TV sektörümüzün gerilememesi,aksine dünya çapında olması için temel bir kararın verilmesi gerekiyor. Artık seyircinin zekasını hafife alan konuk,içerik,üslup veya programlardan vazgeçilmeli. Akıl ve kalbe hitap etmeyen programların hiçbir karşılığı yoktur.
Eskinin alışkanlıklarıyla (90’lar-2000’lerin başı); eski program yapımcısı / habercilerin rating adına; ego,haset,hırs,hayal,kavga, tartışma vb. içeriklerle seyircinin ilgisini çekme dönemi kapanmaktadır. Seyirci bilinçlenmiştir. Çok boyutlu tercih imkanlarına kavuşmuştur.
Seyircinin alternatif mecralarda (diğer TV kanalları/sosyal medya) hem farklı tercihlere kolayca yönelebilmektedir,hem de üretilen ve o an hızla tüketilen tüm haber ve tartışma konularını kolayca karşılaştırabilmektedir. (Siyasi / ideolojik tercihleri olsa bile karşılaştırır)
Türk siyasetinin öncüsü AKPARTİ’de yetişmiş siyasi kadroların; partiden koptuktan sonra yeni denemeleri için medyada sivrilme çabalarına bazı medya sektörünün alet olması tuhaf bir ikilemdir.
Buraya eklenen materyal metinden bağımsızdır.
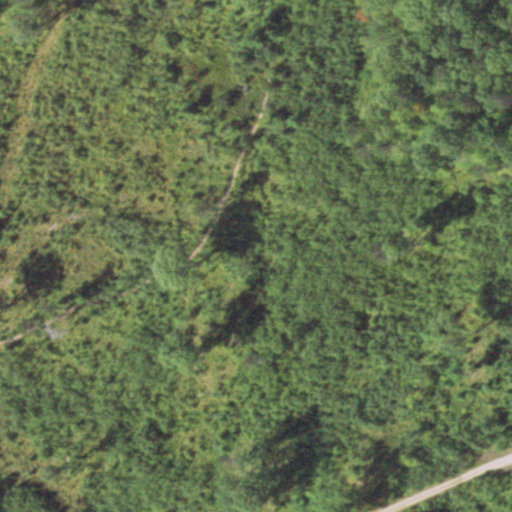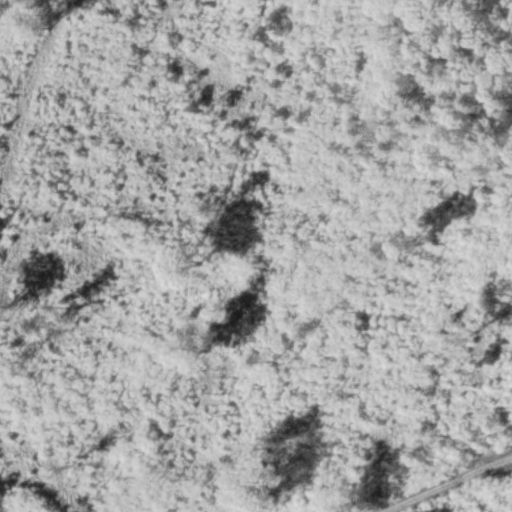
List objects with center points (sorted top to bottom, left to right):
road: (209, 228)
road: (443, 479)
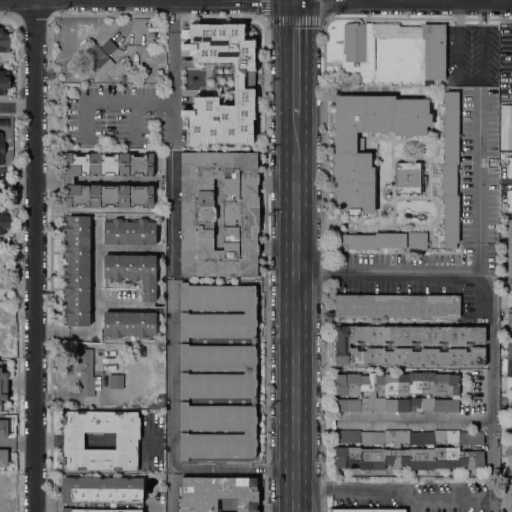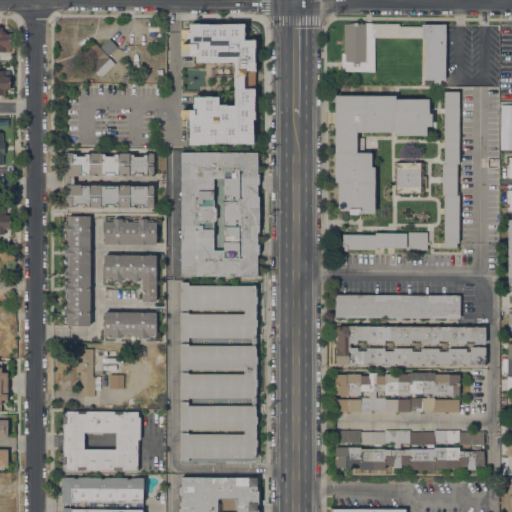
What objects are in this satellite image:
road: (403, 1)
road: (501, 1)
building: (3, 39)
building: (4, 40)
building: (392, 45)
building: (392, 45)
building: (99, 57)
road: (295, 58)
building: (97, 60)
building: (3, 82)
building: (3, 83)
building: (220, 84)
building: (222, 84)
road: (161, 102)
building: (6, 123)
building: (505, 126)
building: (506, 127)
building: (368, 141)
building: (368, 141)
road: (0, 145)
building: (1, 147)
building: (1, 148)
building: (108, 164)
building: (509, 166)
building: (449, 169)
building: (450, 169)
road: (479, 170)
building: (406, 177)
building: (409, 177)
building: (106, 180)
building: (108, 195)
building: (509, 199)
building: (217, 213)
building: (218, 214)
building: (4, 221)
building: (3, 222)
building: (129, 230)
building: (128, 231)
building: (383, 240)
building: (385, 240)
road: (125, 250)
building: (509, 253)
building: (508, 254)
road: (38, 256)
railway: (303, 256)
building: (76, 270)
building: (76, 271)
building: (132, 271)
building: (131, 273)
road: (403, 273)
road: (19, 285)
road: (123, 305)
building: (395, 305)
road: (93, 306)
building: (396, 306)
road: (295, 314)
building: (509, 320)
building: (509, 321)
building: (128, 323)
building: (129, 327)
building: (409, 345)
building: (408, 346)
road: (170, 357)
road: (492, 359)
building: (510, 360)
building: (508, 366)
building: (84, 370)
building: (85, 371)
building: (216, 371)
building: (217, 371)
building: (116, 380)
building: (3, 384)
building: (3, 387)
building: (389, 389)
building: (396, 391)
building: (437, 403)
road: (417, 420)
building: (3, 428)
building: (3, 428)
building: (346, 436)
building: (458, 437)
building: (98, 440)
road: (18, 441)
building: (100, 441)
building: (509, 443)
building: (407, 449)
building: (405, 452)
building: (3, 457)
building: (3, 458)
building: (511, 459)
road: (272, 468)
road: (356, 488)
building: (100, 494)
building: (101, 494)
building: (217, 494)
building: (218, 494)
building: (361, 510)
building: (367, 510)
road: (490, 512)
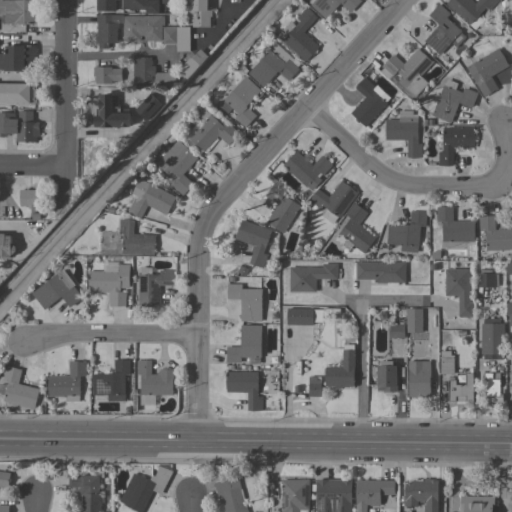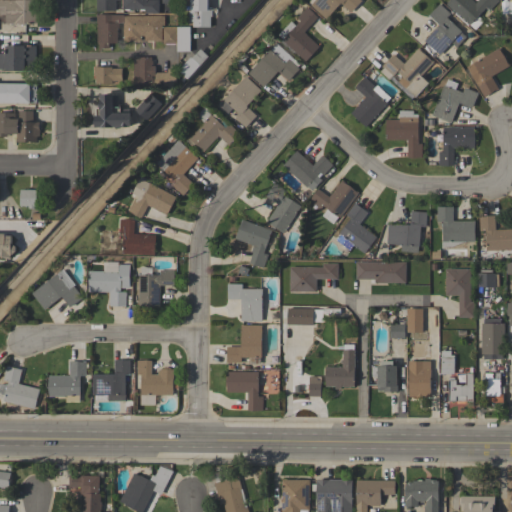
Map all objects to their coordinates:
building: (166, 1)
building: (168, 1)
building: (106, 5)
building: (106, 5)
building: (140, 5)
building: (141, 5)
building: (197, 5)
building: (331, 5)
building: (332, 5)
building: (509, 6)
building: (468, 8)
building: (509, 9)
building: (470, 10)
building: (17, 11)
building: (19, 11)
building: (199, 13)
building: (137, 26)
building: (141, 28)
building: (106, 29)
building: (443, 31)
building: (440, 33)
building: (107, 34)
building: (299, 34)
building: (169, 35)
building: (300, 35)
building: (176, 37)
building: (182, 39)
road: (118, 55)
building: (18, 57)
building: (17, 58)
building: (192, 63)
building: (272, 66)
building: (274, 66)
building: (409, 70)
building: (486, 70)
building: (487, 70)
building: (407, 71)
building: (149, 74)
building: (152, 74)
building: (106, 75)
building: (106, 75)
road: (65, 83)
building: (17, 92)
building: (17, 92)
building: (241, 100)
building: (239, 101)
building: (367, 101)
building: (369, 101)
building: (452, 101)
building: (451, 102)
building: (147, 106)
building: (147, 107)
building: (111, 112)
building: (109, 114)
building: (18, 125)
building: (19, 126)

Siyasi karşılığı olmayan bir girdiden,yüksek çıktı (rating) hayal etmek ilginçtir!?
Karşılığı olmayan konuk & tartışma programları bir çeşit izleyiciye dayatma;tercihlerini hafife almaktır.İzleyici ise elindeki kumandasıyla “zapping” gücünü kolayca kullanmaktadır. Artık sosyal medya/ağ/platformların da dahil olduğu medya dünyasının gerçek patronu İZLEYİCİDİR!